Five Key Steps to a Successful Transition

This article appeared in the May 2021 issue of MiMfg Magazine. Read the full issue and find past issues online.

No transition is simple. Most, if not all, are complex. But a successful transition delivers. It increases revenue, cuts costs and boosts customer satisfaction. It also frees up critical resources you can use to shore up activities designed to create a sustained competitive advantage and, given today’s hotly contested marketplaces, creating a sustained competitive advantage is imperative if you want to survive.

Executing A Successful Transition

The key to pulling off a successful transition is to do five things:

  1. Create your vision for a successful transition
  2. Secure senior manager commitment
  3. Determine organizational readiness
  4. Anticipate organizational risks
  5. Define successful transition

Once you have identified the barriers and blind spots, you obviously need to address them. Your goal is to create an effective situation that can grow and change with your company and seeking an independent family business consultant can be a great way to create that foundation.
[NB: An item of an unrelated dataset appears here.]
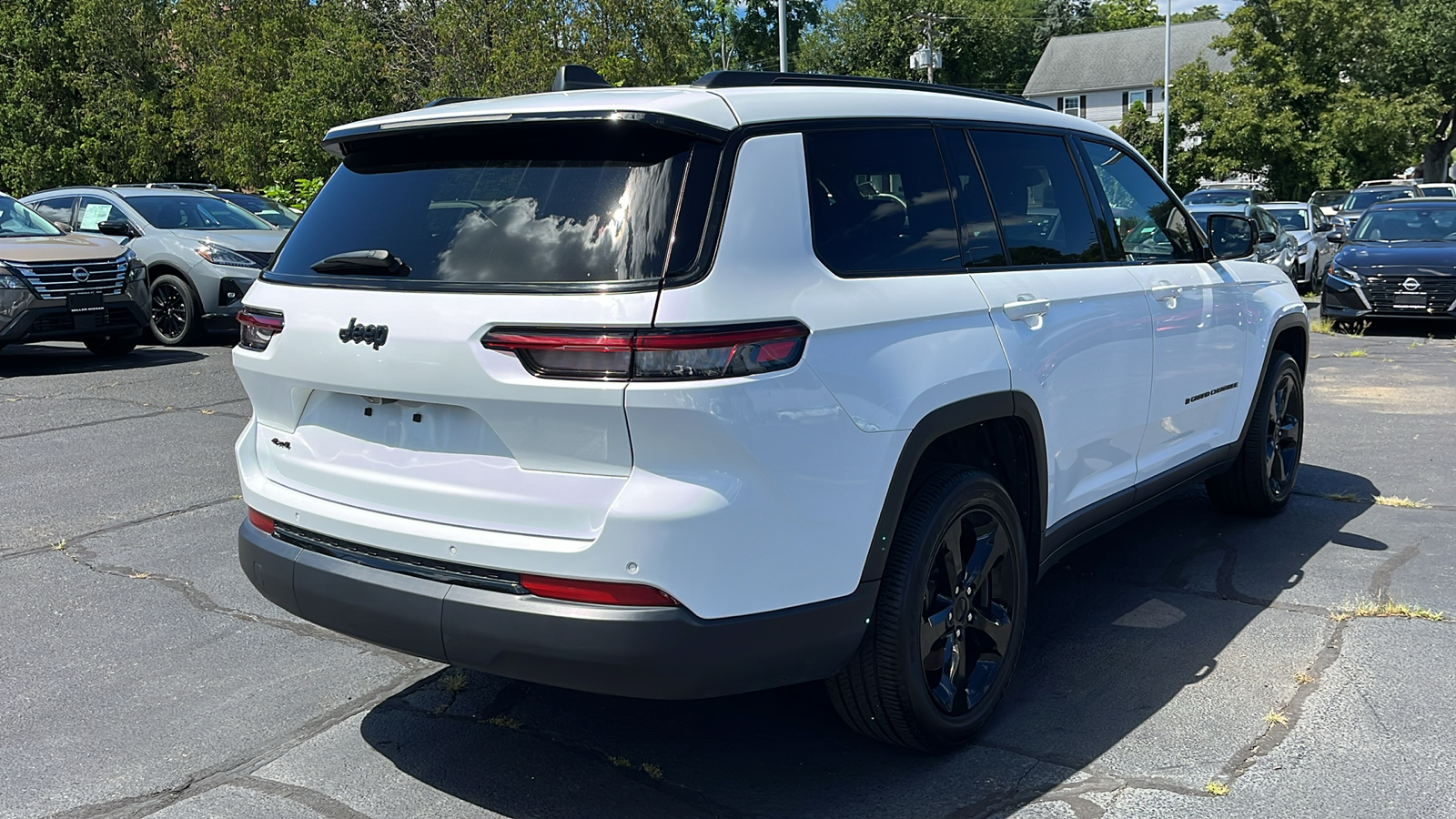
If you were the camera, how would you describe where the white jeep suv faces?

1) Create a vision for a successful transition

Failing to create a comprehensive vision for your own succession is among the top mistakes in transitioning. Without a clear vision, stakeholders may see the effort as a cost-cutting measure. If that happens, your transition may fall flat.

2) Secure senior manager commitment

This is a key early step. Employees will only commit to change as they see senior leaders do it. You can secure senior manager commitment by demonstrating the benefits of outside consultant engagement. To encourage commitment, show senior managers what’s possible once the transition is executed.
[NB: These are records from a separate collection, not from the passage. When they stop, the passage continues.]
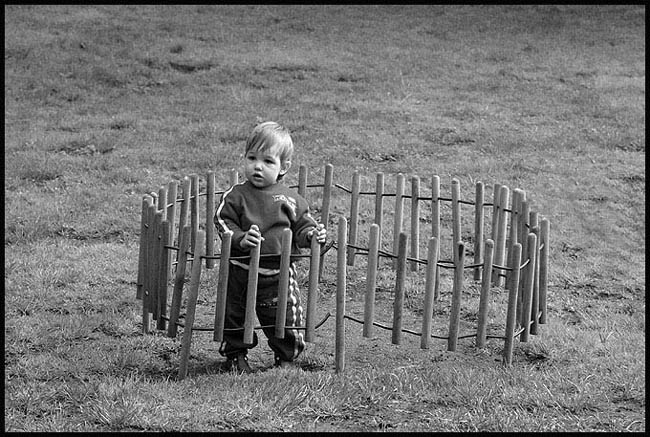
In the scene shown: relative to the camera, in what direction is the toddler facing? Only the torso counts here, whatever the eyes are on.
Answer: toward the camera

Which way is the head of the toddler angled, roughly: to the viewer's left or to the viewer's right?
to the viewer's left
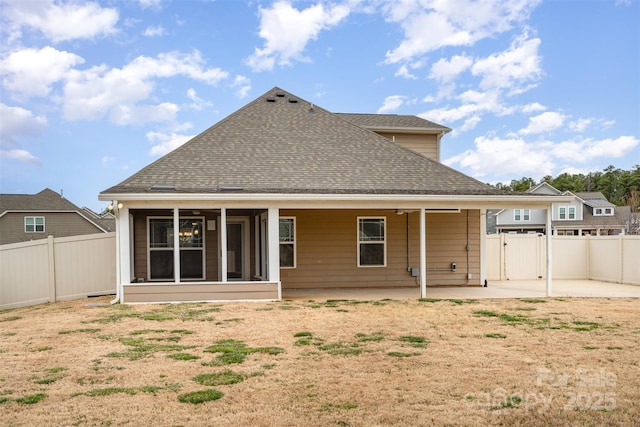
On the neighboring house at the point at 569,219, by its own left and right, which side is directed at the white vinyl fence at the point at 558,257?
front

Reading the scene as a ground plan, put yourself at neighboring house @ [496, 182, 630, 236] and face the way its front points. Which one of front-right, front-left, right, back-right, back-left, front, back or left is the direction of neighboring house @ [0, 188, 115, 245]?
front-right
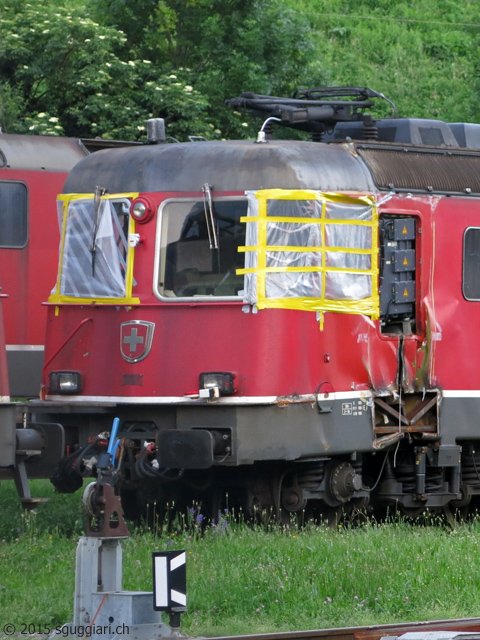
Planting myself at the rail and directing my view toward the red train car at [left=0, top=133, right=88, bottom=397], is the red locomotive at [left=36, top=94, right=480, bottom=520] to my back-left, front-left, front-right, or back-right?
front-right

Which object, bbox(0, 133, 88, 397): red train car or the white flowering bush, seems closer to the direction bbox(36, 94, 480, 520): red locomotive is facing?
the red train car

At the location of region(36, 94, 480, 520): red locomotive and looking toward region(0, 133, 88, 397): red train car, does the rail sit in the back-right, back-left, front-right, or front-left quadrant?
back-left

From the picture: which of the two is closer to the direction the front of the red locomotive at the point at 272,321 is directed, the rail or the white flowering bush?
the rail

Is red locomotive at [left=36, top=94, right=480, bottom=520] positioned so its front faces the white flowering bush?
no

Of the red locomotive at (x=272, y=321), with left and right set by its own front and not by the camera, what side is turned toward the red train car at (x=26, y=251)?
right

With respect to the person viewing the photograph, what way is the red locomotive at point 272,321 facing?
facing the viewer and to the left of the viewer

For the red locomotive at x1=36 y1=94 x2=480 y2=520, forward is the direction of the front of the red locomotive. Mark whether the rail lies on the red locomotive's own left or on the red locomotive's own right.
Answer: on the red locomotive's own left
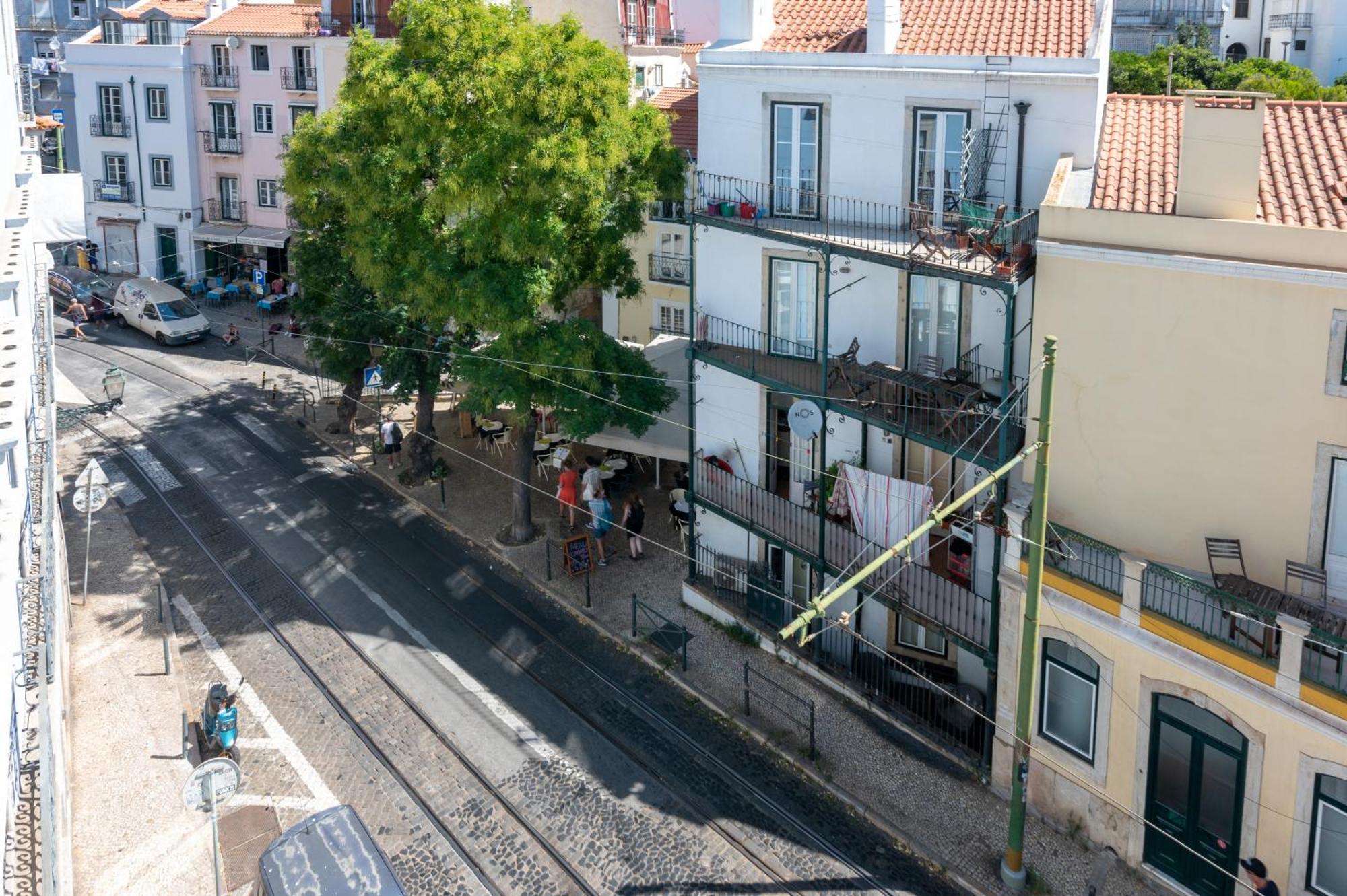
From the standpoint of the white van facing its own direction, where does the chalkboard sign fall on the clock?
The chalkboard sign is roughly at 1 o'clock from the white van.

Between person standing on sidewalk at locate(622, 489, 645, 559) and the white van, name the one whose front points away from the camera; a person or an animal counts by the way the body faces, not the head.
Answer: the person standing on sidewalk

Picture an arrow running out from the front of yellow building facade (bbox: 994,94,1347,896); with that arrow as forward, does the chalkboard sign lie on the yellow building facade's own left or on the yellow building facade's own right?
on the yellow building facade's own right

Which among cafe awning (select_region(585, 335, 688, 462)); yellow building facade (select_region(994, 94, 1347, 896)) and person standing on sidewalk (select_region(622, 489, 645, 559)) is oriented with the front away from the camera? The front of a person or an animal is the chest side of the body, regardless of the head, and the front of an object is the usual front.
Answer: the person standing on sidewalk

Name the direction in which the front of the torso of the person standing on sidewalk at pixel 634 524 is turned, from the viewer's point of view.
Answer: away from the camera

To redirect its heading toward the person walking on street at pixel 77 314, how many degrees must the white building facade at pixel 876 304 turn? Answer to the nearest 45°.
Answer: approximately 90° to its right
3) Determine organizational readiness

Assessing readiness is among the transition’s most critical steps. Assess the organization from technical, mental and cultural standpoints. Then set realistic expectations and manage them actively. When setting deadlines and goals, under promise and over deliver.

4) Anticipate organizational risks

Organizations are vulnerable during transitions. Develop a plan for overcoming the risks involved. A key element of this plan is a strategy that deals with loss of control issues — both real and imagined.
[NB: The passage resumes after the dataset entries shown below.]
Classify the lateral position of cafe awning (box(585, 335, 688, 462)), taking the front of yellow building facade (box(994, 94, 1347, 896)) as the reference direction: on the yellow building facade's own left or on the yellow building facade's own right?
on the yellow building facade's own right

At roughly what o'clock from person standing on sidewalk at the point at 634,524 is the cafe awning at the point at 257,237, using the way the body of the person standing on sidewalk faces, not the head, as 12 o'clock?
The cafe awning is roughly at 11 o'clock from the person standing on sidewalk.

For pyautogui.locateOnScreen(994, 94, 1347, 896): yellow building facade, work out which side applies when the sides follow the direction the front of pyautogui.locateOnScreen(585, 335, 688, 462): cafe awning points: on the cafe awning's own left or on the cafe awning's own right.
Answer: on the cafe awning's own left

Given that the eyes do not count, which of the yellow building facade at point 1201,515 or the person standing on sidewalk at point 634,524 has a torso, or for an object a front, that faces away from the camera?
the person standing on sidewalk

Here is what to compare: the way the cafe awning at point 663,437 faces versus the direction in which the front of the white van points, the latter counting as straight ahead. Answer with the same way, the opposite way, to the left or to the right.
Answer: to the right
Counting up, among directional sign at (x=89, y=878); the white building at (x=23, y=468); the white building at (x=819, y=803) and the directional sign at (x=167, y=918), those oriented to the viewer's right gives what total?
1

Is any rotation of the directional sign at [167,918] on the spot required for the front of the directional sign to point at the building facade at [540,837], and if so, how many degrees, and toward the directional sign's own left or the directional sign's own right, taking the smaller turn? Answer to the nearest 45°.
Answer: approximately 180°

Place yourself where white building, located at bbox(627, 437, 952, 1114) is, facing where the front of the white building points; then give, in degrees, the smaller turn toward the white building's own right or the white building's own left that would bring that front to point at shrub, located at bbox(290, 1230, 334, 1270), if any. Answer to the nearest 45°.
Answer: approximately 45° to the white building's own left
Also, be on guard for a possible decline in performance and baseline services during the transition — a plan to handle these changes helps.

5) Define successful transition

Even if your transition moves ahead as scripted, it may not achieve the business outcomes that some expect. Avoid this problem. Define what success is and how it will be evaluated both quantitatively and qualitatively. Active and accurate measurement, including establishing key benchmarks for success, should be done both during and after the transition. Reporting keeps everyone on the right track and in the loop.

Transitions are always challenging. Most are complex undertakings that leave your business vulnerable when occurring. But once completed, they deliver enormous benefits.

If all this sounds daunting, working with an experienced service provider that has a proven track record increases your chances of executing a successful transition. So, don’t be afraid to tap this expertise.